:: SOURCE DOCUMENT ::
■ ■ ■ ■ ■ ■ ■
Open 276562578 opened this issue 5 years ago • 3 comments

I want to code other functionality with pyCraft and add them under minecraft/networking/packets. But the stucture of class packet may be too complex to code for coder which hasn't enough experience of python just like me. So, could you write a document to teach how to write a other functionality packet class? Thank you very much!

276562578 avatar Feb 24 '20 02:02 276562578

Trust me at the beginning it is somewhat tricky, but essentially everything you need to add packets is already there. You just need to bring the time and motivation to add it.

Let me try to give you a high level overview:

  • how packets are look like is documented in https://wiki.vg/Protocol. This is a non-official documentation and thus just might give you a rough indicator on what data is included in a packet. Please note that the data what a packet might contain can change between versions, or new versions can bring new packets. To reflect such changes the specific data is usually 'attached' to a protocol id. Depending on what type of packet you are looking at this might range from protocol id 47 (minecraft version 1.8.9) to protocol id 578 (minecraft version 1.15.2). Now the link above just provides you the latest.
  • to get an overview of a specific packet and the relevant versions I'd refer to https://joodicator.github.io/mc-dev-data/ which is essentially a high level overview of such changes.
  • let me perhaps try to explain on a example packet (e.g. EntityVelocityPacket): in the get_id-method you essentially see that the packet id has changed with different versions. However the content of the packet that is encoded within the get_definition-property stayed the same across all versions so far and thus has not changed. The reflecting packet is also documented on the protocol page (https://wiki.vg/Protocol#Entity_Velocity) with the same data fields.
  • A slightly more complex example would be the RespawnPacket, which also has the get_id-method recording the change of the packet id across different versions. You might notice some if-conditions in the get_definition-property. This essentially encodes the packet content changes across different versions. It means before protocol_version 464 this packet had a field difficulty of type UnsignedByte. The field 'hashed_seed': Long} was introduced with protocol_version 552. All other fields are the same across versions.

So in order to add a new packet, you'd need to go through the overview and find out which protocol versions had changed what part of the packet (is it just the id that changed, or the structure of data). To upgrade this client to a newer version you'd need to do this process for all existing packets which IMHO is a very tedious process with the constant protocol and packet updates....

TheSnoozer avatar Feb 24 '20 20:02 TheSnoozer

@TheSnoozer very appreciate your help! In fact, I was confused by "Advance Usage" of python in this project more than others. So I need a document to tell me what is each part of "Packet Class". A fully example will be great helpful.

276562578 avatar Feb 25 '20 01:02 276562578

@276562578 Kinda old but in case you still need it I created a new issue with a full guide.
■ ■ ■ ■ ■ ■ ■
:: DATA ::
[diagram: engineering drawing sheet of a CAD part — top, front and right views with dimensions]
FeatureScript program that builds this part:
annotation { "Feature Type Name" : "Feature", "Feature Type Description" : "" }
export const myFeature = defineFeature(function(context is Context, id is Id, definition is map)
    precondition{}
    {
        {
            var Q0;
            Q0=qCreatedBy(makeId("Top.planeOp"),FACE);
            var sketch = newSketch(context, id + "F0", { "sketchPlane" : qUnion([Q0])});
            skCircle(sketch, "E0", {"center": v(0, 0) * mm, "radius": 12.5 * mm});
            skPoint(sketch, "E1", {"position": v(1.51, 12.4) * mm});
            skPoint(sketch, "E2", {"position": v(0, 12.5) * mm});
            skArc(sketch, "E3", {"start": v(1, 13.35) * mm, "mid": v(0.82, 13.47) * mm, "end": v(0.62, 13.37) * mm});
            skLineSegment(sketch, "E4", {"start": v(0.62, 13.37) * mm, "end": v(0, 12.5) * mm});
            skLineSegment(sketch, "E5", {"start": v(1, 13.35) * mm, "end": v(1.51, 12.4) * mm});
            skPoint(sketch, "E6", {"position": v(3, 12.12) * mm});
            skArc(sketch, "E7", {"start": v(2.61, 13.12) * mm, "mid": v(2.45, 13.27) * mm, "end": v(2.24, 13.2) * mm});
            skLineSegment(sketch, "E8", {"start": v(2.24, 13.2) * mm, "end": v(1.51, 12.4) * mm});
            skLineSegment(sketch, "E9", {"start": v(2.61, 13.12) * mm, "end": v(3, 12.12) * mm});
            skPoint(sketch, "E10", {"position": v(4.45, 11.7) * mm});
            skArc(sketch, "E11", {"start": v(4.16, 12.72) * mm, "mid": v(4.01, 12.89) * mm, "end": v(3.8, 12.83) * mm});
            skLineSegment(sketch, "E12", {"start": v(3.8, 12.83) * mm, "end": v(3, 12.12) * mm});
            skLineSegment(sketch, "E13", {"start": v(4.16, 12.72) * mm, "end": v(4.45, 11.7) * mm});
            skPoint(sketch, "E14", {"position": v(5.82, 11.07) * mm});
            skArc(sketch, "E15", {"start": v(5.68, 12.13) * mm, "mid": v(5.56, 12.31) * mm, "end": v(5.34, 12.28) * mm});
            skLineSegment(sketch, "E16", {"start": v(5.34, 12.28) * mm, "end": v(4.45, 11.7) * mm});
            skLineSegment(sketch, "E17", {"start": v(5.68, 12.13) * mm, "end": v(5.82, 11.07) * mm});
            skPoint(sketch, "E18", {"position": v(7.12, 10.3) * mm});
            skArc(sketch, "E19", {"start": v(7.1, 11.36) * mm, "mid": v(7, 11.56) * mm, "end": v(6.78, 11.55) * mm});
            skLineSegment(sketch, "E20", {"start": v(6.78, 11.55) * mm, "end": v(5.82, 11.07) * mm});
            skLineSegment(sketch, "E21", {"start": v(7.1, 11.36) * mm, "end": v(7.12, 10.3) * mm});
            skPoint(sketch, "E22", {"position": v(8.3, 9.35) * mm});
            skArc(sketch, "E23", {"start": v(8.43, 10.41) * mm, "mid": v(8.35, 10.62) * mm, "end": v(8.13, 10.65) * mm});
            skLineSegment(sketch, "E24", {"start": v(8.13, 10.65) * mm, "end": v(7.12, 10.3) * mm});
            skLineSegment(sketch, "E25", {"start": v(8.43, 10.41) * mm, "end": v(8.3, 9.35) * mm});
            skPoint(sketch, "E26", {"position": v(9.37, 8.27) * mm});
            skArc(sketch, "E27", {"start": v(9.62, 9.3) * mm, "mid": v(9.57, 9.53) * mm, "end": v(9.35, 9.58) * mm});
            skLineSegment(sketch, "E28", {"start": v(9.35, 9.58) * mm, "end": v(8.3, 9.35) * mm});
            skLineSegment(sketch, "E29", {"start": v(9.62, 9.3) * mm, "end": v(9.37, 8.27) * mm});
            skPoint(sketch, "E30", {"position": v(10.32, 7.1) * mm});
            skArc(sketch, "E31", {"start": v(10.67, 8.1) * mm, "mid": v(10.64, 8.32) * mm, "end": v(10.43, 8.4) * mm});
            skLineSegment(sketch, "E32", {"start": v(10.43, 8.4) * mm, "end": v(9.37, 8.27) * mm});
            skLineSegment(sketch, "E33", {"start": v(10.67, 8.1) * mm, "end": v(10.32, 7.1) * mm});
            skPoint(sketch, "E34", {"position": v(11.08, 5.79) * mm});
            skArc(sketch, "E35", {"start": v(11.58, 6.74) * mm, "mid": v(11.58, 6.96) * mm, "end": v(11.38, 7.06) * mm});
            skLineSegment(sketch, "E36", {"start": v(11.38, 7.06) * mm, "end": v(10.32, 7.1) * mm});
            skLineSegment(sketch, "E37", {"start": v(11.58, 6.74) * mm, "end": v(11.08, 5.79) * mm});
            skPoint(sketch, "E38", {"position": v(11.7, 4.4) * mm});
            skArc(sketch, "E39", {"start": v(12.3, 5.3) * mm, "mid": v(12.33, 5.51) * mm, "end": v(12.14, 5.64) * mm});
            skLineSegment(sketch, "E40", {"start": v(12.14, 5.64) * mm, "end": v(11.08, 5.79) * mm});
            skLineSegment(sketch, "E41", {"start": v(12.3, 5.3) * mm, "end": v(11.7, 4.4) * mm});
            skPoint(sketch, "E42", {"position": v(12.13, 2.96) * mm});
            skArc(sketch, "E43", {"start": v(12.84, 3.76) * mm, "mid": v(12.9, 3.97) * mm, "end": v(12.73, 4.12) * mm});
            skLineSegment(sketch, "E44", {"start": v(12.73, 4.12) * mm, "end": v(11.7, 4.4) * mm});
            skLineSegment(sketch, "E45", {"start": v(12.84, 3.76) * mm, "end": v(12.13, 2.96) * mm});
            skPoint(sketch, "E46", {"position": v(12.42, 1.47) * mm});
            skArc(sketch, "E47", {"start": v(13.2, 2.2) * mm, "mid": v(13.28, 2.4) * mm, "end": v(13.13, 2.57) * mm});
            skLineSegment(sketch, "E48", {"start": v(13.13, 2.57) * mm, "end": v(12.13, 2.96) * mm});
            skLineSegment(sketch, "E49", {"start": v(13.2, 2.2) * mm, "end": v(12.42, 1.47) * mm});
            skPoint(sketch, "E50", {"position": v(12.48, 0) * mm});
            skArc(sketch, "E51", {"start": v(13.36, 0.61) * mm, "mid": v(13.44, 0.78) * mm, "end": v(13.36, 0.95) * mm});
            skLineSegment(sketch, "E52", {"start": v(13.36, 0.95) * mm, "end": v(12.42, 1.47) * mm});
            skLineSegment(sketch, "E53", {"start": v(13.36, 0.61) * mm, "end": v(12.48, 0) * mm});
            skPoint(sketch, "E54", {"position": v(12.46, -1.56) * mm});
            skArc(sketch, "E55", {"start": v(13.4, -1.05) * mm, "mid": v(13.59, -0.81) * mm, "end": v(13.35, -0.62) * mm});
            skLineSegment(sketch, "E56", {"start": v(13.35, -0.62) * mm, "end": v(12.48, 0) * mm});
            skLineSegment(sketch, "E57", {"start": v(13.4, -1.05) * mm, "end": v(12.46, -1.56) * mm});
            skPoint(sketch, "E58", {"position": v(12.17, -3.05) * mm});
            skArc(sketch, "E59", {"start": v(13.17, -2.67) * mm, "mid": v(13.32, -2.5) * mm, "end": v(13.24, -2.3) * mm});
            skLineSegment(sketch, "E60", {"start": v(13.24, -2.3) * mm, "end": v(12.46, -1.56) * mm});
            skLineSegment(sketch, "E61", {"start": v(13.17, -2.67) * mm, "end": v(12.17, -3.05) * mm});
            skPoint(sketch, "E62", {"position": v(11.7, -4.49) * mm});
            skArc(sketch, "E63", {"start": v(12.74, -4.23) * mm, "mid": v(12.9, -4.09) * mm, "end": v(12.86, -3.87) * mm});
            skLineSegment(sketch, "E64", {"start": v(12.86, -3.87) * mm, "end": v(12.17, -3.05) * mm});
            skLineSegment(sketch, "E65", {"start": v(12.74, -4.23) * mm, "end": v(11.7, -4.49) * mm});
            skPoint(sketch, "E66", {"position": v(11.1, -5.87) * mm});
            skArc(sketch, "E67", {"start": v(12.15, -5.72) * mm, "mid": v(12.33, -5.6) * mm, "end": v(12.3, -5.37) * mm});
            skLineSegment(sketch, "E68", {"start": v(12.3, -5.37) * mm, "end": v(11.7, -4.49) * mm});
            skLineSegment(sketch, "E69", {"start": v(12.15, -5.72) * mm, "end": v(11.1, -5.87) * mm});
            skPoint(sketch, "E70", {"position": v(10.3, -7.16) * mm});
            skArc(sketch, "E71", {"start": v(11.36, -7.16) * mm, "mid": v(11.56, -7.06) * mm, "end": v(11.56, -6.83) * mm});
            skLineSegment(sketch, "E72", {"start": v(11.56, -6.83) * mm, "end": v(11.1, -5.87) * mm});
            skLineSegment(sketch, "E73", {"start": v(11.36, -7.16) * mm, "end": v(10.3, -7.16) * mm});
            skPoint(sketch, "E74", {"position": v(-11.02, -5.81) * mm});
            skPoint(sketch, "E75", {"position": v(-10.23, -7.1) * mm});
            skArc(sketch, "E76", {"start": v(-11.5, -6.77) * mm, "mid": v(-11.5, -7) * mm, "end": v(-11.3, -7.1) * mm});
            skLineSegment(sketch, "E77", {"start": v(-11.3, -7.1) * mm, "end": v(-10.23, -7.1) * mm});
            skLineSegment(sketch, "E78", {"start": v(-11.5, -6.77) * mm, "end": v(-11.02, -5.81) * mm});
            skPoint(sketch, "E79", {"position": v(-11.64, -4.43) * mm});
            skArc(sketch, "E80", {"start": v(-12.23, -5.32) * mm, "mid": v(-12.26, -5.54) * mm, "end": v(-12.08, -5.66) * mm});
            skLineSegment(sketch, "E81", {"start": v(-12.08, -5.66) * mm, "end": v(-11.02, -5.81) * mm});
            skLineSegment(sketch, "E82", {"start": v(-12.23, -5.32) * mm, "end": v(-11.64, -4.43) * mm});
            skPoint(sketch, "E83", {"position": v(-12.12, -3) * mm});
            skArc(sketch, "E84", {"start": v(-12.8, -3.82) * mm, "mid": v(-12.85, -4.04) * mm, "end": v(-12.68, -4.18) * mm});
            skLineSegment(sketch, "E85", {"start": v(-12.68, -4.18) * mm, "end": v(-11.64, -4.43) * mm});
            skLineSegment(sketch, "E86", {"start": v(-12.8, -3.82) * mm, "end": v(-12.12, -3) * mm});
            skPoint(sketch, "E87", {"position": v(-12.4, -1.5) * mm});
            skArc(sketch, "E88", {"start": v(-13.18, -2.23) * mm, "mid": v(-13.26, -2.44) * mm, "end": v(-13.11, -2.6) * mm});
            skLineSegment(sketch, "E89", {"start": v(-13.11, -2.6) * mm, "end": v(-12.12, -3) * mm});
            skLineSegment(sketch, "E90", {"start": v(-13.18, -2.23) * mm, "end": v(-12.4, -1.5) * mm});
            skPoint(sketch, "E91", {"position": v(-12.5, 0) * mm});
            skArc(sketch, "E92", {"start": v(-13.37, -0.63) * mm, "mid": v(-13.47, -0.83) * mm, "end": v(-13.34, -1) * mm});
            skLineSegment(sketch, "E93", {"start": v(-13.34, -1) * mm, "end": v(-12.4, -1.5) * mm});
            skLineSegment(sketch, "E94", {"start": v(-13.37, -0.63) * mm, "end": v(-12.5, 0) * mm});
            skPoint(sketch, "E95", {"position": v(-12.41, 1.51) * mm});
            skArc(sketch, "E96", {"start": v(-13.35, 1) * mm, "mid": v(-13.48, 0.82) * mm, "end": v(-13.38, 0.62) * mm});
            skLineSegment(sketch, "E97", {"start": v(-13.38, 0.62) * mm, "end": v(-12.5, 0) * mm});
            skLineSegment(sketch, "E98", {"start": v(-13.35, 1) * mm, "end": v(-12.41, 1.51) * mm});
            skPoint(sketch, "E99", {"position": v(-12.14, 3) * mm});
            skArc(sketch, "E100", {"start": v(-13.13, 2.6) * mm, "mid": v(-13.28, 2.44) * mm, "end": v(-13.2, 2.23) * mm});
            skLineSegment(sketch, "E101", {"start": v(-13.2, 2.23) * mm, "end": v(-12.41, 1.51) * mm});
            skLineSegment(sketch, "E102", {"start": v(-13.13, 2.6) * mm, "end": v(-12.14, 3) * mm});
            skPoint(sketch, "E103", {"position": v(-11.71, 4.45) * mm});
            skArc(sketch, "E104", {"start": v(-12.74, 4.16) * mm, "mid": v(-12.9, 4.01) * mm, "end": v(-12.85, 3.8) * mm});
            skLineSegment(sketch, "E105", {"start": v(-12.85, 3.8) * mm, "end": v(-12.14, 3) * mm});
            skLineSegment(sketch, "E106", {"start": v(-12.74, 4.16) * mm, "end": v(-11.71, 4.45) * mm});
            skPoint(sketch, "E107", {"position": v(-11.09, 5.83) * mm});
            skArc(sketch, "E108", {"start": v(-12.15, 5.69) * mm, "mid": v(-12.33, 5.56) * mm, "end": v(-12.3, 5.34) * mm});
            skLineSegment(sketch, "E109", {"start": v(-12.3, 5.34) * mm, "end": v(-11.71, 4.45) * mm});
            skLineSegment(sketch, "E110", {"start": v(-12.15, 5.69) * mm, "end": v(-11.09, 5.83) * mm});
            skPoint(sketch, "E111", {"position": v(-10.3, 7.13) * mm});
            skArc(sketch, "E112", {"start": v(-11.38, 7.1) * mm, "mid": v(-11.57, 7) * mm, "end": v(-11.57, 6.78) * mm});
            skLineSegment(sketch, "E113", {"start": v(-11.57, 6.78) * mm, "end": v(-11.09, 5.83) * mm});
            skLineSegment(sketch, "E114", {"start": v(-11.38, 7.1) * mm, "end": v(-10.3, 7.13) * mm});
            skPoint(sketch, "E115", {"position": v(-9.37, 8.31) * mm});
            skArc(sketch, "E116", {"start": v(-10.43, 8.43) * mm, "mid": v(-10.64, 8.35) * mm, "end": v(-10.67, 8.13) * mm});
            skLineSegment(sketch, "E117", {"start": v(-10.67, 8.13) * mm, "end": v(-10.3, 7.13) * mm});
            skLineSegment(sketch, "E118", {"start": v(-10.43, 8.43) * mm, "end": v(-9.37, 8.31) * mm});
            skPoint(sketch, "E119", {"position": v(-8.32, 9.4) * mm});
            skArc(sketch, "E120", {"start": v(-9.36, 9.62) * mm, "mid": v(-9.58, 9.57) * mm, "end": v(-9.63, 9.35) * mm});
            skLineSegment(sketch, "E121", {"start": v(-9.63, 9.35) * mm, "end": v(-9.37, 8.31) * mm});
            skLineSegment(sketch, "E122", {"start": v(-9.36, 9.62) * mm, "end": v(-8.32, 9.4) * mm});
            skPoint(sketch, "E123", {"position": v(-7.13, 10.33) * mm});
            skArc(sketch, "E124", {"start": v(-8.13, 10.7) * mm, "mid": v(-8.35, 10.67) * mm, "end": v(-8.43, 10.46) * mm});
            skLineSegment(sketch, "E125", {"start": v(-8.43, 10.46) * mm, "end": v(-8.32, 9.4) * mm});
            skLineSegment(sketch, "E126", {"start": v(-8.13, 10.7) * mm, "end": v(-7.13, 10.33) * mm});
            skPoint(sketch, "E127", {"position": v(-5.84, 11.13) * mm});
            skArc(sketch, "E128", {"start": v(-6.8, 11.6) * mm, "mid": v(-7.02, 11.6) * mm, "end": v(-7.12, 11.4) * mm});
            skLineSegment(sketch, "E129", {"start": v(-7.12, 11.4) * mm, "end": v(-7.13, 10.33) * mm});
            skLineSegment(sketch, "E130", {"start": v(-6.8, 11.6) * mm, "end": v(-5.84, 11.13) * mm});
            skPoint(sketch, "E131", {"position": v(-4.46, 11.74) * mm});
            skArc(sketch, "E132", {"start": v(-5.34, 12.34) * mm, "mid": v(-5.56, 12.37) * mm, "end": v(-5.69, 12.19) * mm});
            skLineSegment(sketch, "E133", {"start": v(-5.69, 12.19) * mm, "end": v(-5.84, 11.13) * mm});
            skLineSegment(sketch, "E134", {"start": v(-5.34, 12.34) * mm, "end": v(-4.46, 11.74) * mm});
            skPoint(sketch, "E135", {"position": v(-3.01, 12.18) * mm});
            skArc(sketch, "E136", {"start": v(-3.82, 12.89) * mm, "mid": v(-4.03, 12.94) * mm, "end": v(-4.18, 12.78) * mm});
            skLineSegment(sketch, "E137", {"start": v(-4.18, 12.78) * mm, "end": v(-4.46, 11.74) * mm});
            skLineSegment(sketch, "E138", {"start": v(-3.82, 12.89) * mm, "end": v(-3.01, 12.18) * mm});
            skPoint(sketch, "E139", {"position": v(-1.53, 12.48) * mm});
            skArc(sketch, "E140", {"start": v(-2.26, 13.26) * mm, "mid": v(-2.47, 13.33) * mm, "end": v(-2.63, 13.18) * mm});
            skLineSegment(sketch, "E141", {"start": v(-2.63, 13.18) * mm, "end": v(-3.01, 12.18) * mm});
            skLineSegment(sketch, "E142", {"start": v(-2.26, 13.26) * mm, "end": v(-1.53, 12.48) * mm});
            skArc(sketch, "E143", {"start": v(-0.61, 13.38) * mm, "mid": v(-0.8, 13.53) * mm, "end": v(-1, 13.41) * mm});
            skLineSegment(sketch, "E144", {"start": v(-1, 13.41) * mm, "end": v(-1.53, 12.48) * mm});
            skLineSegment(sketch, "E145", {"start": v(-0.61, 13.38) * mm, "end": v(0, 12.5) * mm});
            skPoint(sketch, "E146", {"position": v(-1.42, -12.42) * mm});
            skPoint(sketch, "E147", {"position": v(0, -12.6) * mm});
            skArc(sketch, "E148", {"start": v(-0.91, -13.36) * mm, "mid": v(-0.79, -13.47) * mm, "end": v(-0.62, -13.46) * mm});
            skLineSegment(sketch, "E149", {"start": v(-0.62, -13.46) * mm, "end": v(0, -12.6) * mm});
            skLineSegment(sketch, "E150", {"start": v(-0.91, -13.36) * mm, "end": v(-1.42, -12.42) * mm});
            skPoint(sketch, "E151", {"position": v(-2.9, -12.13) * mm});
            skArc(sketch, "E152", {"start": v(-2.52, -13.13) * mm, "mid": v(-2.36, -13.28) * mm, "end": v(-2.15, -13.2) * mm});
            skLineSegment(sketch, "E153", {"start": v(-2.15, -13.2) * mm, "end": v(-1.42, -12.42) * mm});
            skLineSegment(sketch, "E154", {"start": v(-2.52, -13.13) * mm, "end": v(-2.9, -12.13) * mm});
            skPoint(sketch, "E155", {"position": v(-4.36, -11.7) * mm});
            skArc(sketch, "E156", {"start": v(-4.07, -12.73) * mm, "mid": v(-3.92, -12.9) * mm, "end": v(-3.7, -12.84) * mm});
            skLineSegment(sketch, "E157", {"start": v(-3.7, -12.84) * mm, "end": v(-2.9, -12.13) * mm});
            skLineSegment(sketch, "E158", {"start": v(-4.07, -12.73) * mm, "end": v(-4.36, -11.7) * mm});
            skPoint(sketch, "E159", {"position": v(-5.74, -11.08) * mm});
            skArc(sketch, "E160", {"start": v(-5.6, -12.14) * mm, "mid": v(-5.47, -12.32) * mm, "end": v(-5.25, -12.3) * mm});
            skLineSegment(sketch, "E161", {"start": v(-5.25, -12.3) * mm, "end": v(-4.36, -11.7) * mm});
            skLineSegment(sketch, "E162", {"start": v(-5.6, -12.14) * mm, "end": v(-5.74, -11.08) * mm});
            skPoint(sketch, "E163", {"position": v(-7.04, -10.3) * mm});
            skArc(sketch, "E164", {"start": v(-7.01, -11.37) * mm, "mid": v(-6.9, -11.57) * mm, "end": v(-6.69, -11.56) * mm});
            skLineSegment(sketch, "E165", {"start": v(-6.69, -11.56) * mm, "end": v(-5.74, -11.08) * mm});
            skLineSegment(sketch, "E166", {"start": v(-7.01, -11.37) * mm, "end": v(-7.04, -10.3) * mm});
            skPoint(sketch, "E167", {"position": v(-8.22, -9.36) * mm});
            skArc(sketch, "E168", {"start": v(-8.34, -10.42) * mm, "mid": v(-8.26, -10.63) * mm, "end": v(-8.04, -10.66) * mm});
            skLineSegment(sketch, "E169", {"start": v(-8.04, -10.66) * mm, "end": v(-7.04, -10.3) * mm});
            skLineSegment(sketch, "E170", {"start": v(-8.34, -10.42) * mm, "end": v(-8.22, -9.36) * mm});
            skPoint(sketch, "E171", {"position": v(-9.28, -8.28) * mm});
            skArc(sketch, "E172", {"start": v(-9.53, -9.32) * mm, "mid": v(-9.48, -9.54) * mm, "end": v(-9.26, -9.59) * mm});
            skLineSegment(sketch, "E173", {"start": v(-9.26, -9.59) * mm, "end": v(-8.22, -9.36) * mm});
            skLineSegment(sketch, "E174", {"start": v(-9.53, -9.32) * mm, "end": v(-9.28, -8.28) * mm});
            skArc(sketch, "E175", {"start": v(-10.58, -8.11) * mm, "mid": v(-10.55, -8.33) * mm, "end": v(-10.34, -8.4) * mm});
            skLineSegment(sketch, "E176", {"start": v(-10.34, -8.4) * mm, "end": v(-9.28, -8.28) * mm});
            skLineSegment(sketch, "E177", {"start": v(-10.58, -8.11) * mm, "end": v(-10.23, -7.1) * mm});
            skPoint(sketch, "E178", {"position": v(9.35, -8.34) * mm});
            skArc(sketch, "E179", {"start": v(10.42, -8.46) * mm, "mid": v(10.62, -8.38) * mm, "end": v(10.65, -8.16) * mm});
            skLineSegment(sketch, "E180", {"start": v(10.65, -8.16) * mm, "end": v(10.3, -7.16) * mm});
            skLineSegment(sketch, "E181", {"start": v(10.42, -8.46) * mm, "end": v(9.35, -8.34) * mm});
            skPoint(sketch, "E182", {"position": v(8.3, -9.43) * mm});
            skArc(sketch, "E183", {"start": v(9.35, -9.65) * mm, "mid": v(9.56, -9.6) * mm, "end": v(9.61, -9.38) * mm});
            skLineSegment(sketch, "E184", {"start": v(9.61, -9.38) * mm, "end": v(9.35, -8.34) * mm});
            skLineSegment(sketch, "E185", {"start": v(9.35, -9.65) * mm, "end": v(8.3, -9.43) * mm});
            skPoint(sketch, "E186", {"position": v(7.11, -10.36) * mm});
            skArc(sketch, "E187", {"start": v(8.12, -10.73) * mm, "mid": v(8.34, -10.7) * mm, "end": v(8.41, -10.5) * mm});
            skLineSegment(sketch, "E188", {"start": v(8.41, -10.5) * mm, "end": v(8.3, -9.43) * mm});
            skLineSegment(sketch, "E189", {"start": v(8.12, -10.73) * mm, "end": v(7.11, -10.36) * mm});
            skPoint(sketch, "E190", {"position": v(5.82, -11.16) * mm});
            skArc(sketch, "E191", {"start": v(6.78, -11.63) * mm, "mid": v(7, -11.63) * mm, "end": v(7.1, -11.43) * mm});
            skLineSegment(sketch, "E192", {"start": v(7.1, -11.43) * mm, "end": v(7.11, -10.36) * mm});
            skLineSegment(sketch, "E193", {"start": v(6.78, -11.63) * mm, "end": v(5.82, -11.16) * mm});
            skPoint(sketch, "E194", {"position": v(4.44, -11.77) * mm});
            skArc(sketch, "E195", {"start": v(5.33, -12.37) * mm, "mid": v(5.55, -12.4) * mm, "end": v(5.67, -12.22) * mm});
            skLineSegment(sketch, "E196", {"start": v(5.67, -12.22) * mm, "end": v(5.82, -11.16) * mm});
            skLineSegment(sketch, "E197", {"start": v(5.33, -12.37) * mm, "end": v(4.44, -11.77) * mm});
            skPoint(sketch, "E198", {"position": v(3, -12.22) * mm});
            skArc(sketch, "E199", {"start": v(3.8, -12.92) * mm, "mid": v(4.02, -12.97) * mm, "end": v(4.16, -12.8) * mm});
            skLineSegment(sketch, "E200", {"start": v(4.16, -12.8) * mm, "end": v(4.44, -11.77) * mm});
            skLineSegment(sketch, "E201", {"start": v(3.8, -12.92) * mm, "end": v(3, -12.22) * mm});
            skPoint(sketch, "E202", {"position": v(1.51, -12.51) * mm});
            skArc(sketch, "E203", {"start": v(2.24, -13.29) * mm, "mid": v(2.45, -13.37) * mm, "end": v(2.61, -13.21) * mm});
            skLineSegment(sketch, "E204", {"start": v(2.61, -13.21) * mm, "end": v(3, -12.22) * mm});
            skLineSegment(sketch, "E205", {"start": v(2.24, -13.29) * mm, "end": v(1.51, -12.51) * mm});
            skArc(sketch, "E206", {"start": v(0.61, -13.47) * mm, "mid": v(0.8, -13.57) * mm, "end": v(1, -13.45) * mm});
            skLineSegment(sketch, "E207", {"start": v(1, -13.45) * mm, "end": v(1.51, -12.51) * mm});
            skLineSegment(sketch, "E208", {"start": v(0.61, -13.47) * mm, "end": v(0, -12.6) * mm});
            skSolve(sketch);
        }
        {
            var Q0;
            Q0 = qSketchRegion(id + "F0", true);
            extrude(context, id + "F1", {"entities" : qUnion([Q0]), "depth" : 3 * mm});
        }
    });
■ ■ ■ ■ ■ ■ ■
:: TASK ITEM ::
Do these statements agree with the pyCraft issue thread: (a) before protocol_version 464, the RespawnPacket had a difficulty field of type UnsignedByte; (b) protocol id 578 corresponds to Minecraft version 1.8.9; (c) the EntityVelocityPacket content encoded in the get_definition-property has changed across versions? For each, answer yes or no and quote the words from the thread that settle it. The listing isn't needed here.

:: RESULT ::
(a) Yes: "It means before protocol_version 464 this packet had a field difficulty of type UnsignedByte."
(b) No: "protocol id 47 (minecraft version 1.8.9) to protocol id 578 (minecraft version 1.15.2)"
(c) No: "However the content of the packet that is encoded within the get_definition-property stayed the same across all versions so far and thus has not changed."